Classical Data Lakes are often reduced to basic but cheap raw data storage, neglecting significant aspects like transformation, data quality and security. These topics are left to data scientists, who end up spending up to 80% of their time acquiring, understanding and cleaning data before they can start using their core competencies.
In addition, classical Data Lakes are often implemented by separate departments using different standards and tools, which makes it harder to implement comprehensive analytical use cases.
Smart Data Lakes solve these various issues by providing architectural and methodical guidelines, together with an efficient tool to build a strong high-quality data foundation.
The Smart Data Lake Builder leverages metadata and automation to reduce complexity and generate significant savings over implementation and maintenance:
- Significant savings (30 to 50%) on data lake implementation, operation and maintenance
- Faster & cost-effective implementation of new analytical apps
- Increased productivity of data scientists and improved self-service for data consumers
- Higher clarity of data structure and origin
- No binding to any platform or vendor
Smart Data Lakes are at the core of any modern analytics platform. Their structure easily integrates prevalent Data Science tools and open source technologies, as well as AI and ML. Their storage is cheap and scalable, supporting both unstructured data and complex data structures.
Smart Data Lakes’ underlying technologies are scalable horizontally. They can thus be leveraged to adjust performance on demand and steadily grow in support of your business.
Smart Data Lake’s key components
To leverage the full potential of an analytics platform, a core with a strong, high-quality data foundation is needed, in which data is standardized, enriched, transformed, and secured. It must also be structured semantically and fulfill data privacy requirements to be labelled Smart Data.
The Smart Data Lake is built upon a multi layered data architecture, where raw data is collected in a staging layer, as it would be in a classic data lake. This data is then transformed and curated through multiple layers into a secured, high-quality business view of data. Generic and customized transformations help prepare data to be efficiently used in varied analytical tasks and applications. The underlying technologies allow to process data in stream or batch mode.

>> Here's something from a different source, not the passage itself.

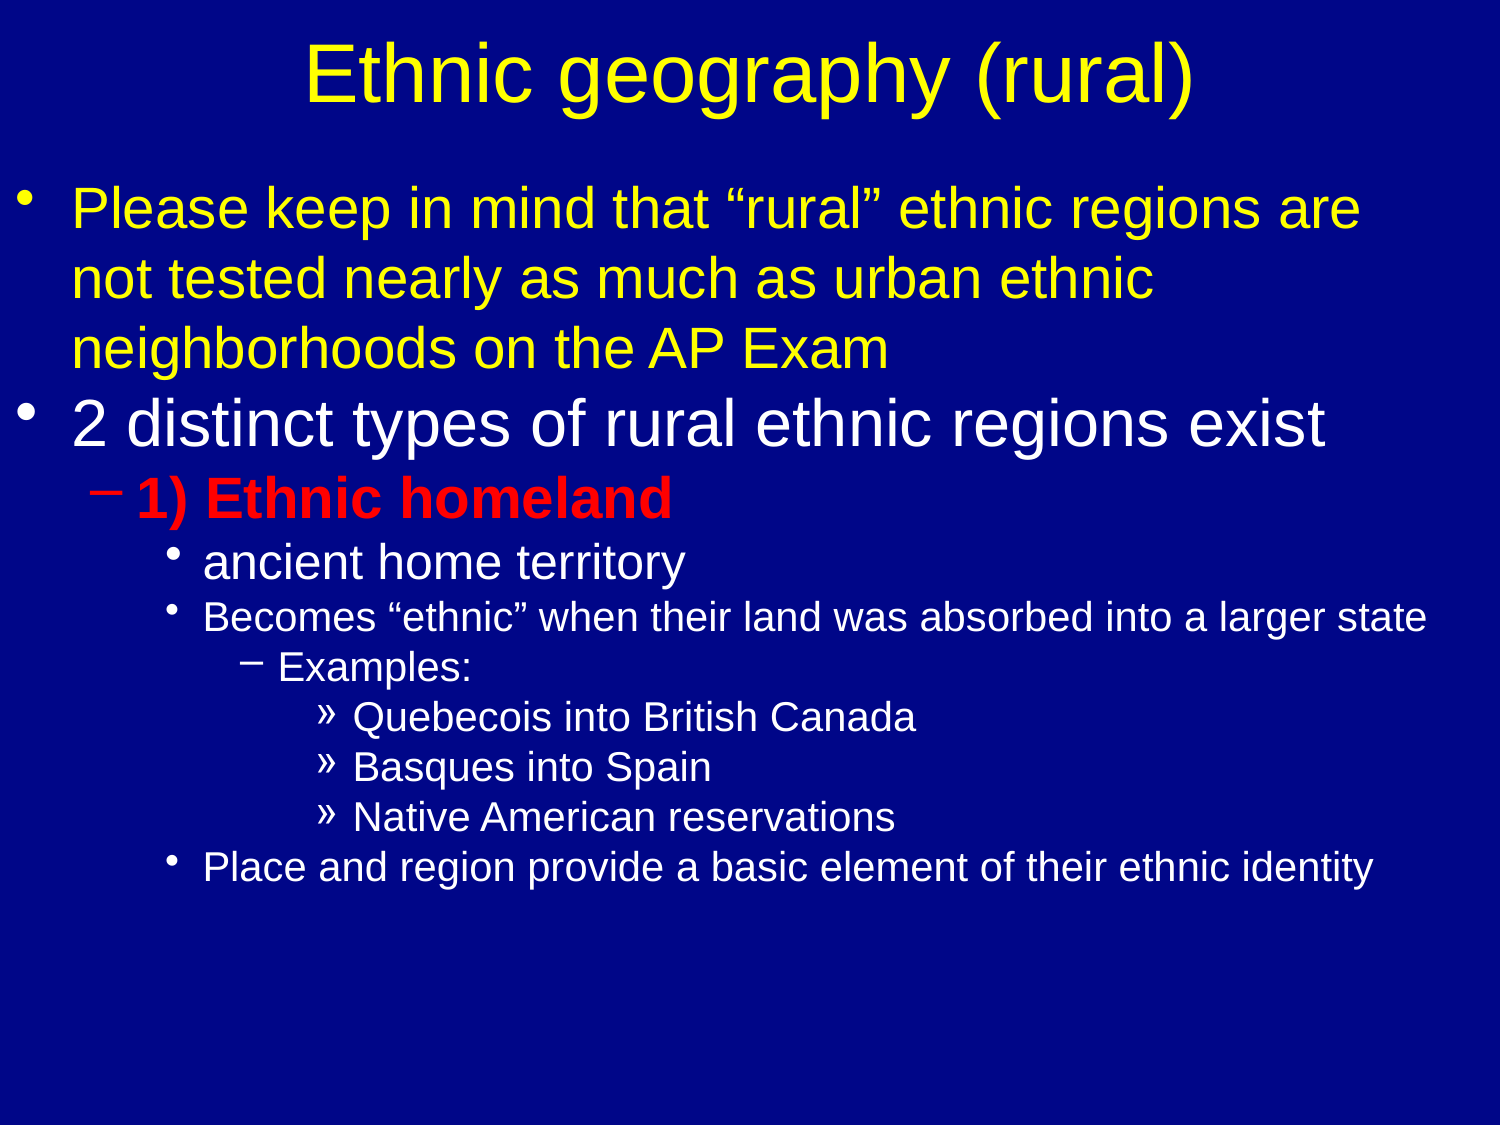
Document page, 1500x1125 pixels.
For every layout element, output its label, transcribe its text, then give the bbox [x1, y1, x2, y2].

The multi layered data architecture of a Smart Data Lake
Metadata-driven
Smart Data Lake Builder is built on top of easy to maintain metadata, thus keeping a holistic view on all data objects and transformations. Visual data lineage graphs and a data catalog can be generated or exported.
Automated
The metadata allows for automatic, dynamic creation and execution of data pipelines. For sources with large number of data objects, metadata can easily be generated.
Connected
Smart Data Lake has out-of-the-box connectivity for most current technologies, including HadoopFS, Hive, Kafka, JDBC, Splunk, Webservice, SFTP, JMS, but also Excel and Access.
Customizable
Custom transformations can be defined using SQL, Java/Scala, or Python. The product can be easily extended in Java/Scala.
Reusable
Generic transformations like historization or deduplication are supported out-of-the-box.
Cloud-Ready and scalable
Smart Data Lake is built with the cloud in mind. While you can run it in very small setups locally, the Smart Data Lake Builder is ready to run out-of-the-box in most popular private or public cloud infrastructures to scale horizontally.
Open Source
The solution is built on top of many open-source technologies like Apache Spark®. In turn, ELCA provides the Smart Data Lake Builder as an open-source tool under the GPL license on GitHub, see https://www.smartdatalake.io.
No Vendor Lock-In
The whole ecosystem of Smart Data Lake is vendor neutral. A comprehensive feature list is available here.
As maintainer and major contributor, ELCA has gained extensive know-how on Smart Data Lake Builder and the concepts behind it within its “Data, Analytics and AI” Business Line.
ELCA will :
- Help you build a strong, modern data foundation with Smart Data Lake Builder (project and mandates)
- Support you in developing sophisticated analytical apps on top of your Data Lake (project and mandates)
- Customize Smart Data Lake Builder to your needs and integrate it into your environment
- Provide subscriptions to support your Smart Data Lake Builder installation in production.